* **ASSIGNMENT**
Could you turn everything from the start of the records through the line containing "298.4], [0, 0, 1]] dist [-0.006636, -0.001990]" into a numbered list, leaving out any blank lines?

* **Multi-view scene reconstruction records**
------------------------------------------------

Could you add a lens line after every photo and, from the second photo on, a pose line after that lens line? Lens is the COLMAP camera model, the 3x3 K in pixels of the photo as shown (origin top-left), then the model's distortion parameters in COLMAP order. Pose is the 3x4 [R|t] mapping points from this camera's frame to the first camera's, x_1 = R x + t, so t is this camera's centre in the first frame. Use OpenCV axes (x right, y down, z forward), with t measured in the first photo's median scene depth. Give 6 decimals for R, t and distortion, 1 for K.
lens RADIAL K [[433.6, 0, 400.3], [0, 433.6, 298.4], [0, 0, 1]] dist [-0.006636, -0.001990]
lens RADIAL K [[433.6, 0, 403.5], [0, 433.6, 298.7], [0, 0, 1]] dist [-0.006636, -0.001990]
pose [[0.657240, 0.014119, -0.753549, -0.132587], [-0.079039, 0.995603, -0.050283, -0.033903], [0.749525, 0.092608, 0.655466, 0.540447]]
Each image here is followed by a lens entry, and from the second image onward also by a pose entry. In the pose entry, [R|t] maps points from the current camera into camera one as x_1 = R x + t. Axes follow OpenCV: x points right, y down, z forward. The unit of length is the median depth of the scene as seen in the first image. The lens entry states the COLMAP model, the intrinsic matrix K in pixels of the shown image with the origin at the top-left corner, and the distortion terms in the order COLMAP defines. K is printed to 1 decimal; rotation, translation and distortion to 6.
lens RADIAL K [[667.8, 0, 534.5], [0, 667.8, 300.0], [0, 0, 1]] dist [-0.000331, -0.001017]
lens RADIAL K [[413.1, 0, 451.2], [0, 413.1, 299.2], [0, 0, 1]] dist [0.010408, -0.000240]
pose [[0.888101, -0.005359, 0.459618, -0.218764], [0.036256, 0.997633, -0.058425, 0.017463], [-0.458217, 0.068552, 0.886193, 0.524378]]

------------------------------------------------

* **RESPONSE TO THE TASK**
1. Could you add a lens line after every photo and, from the second photo on, a pose line after that lens line? Lens is the COLMAP camera model, the 3x3 K in pixels of the photo as shown (origin top-left), then the model's distortion parameters in COLMAP order. Pose is the 3x4 [R|t] mapping points from this camera's frame to the first camera's, x_1 = R x + t, so t is this camera's centre in the first frame. Use OpenCV axes (x right, y down, z forward), with t measured in the first photo's median scene depth. Give 6 decimals for R, t and distortion, 1 for K.
2. lens RADIAL K [[433.6, 0, 400.3], [0, 433.6, 298.4], [0, 0, 1]] dist [-0.006636, -0.001990]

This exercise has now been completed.